### MATERIAL PROVIDED
******************************
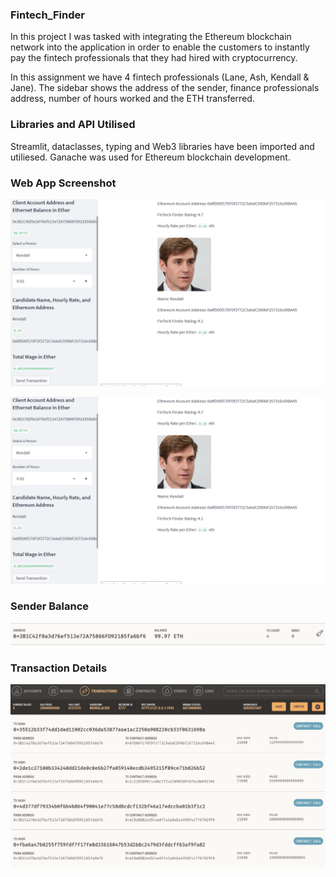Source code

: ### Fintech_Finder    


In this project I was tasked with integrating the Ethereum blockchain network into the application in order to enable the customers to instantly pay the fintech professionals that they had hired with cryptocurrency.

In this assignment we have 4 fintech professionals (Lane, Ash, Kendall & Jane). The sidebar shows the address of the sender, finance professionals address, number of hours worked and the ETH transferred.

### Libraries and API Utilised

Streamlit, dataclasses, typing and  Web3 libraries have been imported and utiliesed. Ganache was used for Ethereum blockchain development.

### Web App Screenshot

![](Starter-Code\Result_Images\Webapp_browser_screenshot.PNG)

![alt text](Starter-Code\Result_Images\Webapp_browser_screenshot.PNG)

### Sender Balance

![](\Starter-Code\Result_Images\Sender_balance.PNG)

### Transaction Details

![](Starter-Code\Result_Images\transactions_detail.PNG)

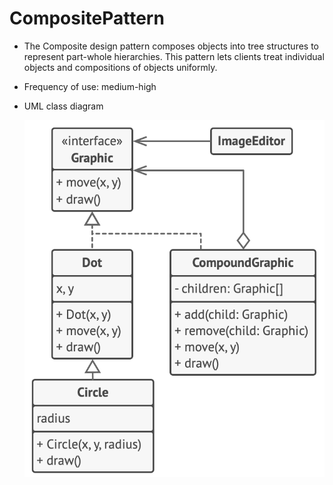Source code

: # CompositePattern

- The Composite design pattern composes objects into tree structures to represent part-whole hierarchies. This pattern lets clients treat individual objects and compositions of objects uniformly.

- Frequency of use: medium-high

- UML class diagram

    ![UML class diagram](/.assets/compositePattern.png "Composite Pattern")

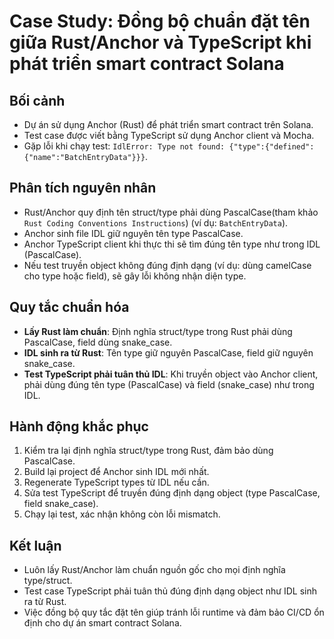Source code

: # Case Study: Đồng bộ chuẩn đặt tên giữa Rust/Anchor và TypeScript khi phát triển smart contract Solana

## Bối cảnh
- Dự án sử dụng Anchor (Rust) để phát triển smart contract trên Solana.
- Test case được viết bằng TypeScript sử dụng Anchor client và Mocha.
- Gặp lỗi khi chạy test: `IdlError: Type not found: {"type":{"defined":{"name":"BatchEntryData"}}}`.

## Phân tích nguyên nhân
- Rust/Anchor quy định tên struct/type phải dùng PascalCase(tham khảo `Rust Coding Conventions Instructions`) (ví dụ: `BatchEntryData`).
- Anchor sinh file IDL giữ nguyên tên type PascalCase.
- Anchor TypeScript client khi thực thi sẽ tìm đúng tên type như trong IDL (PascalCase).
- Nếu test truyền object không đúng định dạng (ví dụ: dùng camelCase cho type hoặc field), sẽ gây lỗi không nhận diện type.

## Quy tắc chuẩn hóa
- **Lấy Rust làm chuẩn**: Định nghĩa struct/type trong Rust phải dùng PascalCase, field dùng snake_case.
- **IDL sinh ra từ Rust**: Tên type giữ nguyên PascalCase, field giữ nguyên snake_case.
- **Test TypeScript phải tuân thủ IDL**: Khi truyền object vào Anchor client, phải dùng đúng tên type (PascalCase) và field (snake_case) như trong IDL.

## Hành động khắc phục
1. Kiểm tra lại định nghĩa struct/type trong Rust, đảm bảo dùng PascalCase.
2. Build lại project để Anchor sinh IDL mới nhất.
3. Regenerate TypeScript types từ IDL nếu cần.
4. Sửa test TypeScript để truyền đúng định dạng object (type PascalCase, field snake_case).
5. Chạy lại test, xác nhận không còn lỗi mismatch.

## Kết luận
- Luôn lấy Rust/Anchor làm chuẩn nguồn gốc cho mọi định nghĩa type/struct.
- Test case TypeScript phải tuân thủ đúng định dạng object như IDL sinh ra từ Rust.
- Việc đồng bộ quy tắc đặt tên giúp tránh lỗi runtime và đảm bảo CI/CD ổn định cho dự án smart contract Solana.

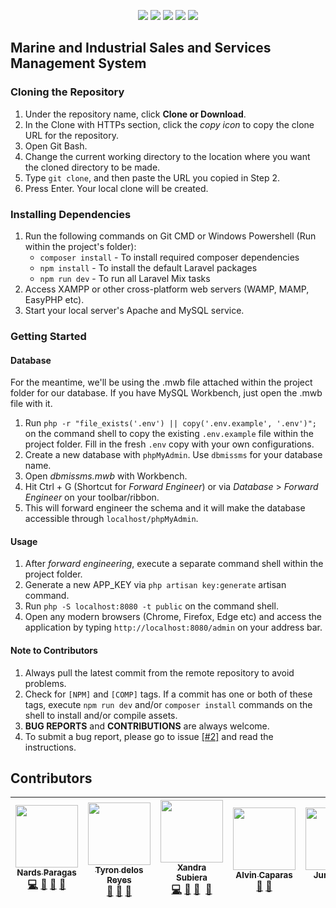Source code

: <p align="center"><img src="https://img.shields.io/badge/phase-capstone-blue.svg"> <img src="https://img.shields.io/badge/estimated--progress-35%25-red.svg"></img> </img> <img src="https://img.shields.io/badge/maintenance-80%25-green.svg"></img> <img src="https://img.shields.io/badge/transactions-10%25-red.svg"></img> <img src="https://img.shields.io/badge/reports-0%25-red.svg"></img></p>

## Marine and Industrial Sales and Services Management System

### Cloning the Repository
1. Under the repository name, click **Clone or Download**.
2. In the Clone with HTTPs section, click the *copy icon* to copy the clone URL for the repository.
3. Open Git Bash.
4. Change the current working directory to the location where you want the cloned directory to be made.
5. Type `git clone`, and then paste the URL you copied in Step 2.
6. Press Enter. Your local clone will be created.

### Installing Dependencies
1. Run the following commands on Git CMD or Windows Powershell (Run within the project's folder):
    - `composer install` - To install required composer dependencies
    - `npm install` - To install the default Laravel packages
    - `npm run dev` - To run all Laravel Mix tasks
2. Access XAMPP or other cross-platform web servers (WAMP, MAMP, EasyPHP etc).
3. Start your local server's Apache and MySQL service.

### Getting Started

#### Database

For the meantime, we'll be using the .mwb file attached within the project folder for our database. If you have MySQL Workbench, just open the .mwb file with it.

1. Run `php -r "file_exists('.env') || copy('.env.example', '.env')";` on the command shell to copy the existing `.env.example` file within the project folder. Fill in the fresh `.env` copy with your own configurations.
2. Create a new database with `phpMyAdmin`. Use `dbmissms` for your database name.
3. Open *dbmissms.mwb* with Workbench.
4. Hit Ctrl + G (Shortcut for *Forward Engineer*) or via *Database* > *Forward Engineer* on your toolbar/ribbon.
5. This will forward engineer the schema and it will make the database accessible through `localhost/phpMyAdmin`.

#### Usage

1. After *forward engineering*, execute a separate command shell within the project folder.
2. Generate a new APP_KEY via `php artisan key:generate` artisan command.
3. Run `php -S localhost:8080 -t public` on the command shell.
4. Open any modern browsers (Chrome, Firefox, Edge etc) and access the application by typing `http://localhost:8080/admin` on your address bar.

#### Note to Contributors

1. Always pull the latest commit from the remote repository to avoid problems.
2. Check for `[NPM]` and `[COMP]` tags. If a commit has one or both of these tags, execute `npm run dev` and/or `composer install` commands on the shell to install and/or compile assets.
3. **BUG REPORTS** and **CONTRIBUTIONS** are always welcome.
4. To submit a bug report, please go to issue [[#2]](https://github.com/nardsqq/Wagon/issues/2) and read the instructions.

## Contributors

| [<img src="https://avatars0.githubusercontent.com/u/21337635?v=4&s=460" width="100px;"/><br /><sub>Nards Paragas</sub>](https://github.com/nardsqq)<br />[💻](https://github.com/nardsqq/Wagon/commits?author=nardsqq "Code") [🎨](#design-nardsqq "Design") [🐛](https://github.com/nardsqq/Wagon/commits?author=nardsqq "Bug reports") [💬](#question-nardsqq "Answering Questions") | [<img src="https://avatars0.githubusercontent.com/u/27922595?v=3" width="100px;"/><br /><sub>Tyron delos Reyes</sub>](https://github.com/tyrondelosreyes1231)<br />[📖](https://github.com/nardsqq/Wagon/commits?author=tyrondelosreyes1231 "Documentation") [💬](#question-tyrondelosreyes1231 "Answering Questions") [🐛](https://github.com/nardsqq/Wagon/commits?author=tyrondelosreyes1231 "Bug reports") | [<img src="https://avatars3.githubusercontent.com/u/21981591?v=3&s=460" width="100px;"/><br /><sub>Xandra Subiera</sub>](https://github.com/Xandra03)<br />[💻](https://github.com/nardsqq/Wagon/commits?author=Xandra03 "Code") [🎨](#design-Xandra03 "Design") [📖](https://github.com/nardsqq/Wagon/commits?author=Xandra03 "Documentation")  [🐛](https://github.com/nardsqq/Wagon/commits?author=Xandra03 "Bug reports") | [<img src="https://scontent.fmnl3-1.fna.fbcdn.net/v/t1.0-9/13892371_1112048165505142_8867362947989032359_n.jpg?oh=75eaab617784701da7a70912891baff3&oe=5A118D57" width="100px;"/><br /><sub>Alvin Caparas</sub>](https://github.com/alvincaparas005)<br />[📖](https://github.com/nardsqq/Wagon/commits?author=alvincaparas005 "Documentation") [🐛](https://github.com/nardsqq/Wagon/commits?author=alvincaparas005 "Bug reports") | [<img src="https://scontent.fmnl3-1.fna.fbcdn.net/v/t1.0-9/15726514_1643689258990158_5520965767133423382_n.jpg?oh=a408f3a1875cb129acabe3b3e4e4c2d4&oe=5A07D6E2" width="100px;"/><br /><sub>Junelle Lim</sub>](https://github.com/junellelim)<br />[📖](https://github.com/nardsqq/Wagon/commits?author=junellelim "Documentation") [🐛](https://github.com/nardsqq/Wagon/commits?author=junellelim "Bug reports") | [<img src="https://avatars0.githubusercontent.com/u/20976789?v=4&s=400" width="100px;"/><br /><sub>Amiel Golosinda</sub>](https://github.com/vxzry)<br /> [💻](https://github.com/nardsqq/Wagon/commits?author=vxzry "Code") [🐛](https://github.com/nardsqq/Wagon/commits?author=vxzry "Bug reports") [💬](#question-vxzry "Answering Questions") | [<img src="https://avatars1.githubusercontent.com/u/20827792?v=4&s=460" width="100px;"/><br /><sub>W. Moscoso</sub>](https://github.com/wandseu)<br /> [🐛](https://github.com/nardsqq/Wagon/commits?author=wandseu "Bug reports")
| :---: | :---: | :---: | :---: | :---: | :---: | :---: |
******************************
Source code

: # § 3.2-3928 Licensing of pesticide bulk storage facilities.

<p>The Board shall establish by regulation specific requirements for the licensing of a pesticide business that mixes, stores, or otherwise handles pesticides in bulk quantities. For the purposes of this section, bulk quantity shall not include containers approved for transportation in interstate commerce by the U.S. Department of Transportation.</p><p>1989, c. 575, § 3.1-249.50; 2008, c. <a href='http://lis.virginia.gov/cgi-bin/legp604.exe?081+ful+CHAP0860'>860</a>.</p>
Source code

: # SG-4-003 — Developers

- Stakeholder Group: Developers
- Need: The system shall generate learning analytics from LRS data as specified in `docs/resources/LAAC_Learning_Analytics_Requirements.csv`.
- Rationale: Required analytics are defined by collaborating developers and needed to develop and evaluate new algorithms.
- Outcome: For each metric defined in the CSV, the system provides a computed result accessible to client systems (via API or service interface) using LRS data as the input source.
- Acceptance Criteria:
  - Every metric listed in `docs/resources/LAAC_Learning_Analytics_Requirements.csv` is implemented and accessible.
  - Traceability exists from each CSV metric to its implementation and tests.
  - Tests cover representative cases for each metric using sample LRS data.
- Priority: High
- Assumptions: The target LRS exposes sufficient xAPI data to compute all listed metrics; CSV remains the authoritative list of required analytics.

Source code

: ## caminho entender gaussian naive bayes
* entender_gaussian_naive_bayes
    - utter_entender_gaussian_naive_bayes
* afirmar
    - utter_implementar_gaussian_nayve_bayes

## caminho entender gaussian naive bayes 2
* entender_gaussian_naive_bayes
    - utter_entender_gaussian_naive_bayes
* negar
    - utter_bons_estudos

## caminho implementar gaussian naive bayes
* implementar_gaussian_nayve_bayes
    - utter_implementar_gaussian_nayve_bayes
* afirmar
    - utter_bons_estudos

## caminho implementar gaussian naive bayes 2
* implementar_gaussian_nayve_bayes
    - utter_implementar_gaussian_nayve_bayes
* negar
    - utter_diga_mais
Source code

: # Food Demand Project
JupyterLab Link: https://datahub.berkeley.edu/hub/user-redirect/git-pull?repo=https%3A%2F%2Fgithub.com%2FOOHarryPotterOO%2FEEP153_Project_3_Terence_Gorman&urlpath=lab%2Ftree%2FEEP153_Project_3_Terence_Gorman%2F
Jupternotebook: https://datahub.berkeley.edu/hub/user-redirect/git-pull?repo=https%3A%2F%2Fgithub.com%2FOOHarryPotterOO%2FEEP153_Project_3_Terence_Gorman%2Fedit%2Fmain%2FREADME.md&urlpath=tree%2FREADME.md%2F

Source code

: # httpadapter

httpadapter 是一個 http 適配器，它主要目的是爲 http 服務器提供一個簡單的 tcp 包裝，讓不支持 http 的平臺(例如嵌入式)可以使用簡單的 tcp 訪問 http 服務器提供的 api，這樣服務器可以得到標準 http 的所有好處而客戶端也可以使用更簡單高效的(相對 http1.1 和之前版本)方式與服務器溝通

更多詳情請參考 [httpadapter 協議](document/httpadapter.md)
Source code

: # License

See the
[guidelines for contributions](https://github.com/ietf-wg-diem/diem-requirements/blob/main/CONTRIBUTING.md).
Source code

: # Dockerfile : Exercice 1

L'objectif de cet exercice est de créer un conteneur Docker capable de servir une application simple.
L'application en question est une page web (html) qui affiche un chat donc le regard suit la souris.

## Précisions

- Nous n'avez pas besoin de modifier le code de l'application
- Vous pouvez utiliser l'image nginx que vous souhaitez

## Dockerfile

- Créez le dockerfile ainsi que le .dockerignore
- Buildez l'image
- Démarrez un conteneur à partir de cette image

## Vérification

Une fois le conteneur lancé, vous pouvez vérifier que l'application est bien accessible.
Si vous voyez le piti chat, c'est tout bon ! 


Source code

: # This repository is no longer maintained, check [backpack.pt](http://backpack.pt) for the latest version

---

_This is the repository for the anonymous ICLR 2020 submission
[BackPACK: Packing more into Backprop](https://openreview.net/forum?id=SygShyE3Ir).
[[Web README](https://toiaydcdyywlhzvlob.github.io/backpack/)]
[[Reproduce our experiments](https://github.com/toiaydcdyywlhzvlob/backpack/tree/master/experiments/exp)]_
******************************
### EXERCISE DIRECTIONS
Where the listing above reaches the line that contains "3. **BUG REPORTS**", start retyping, and finish with the line that contains "## Contributors"; reproduce those lines exactly and no others.

### SOLUTION TO THIS EXERCISE
3. **BUG REPORTS** and **CONTRIBUTIONS** are always welcome.
4. To submit a bug report, please go to issue [[#2]](https://github.com/nardsqq/Wagon/issues/2) and read the instructions.

## Contributors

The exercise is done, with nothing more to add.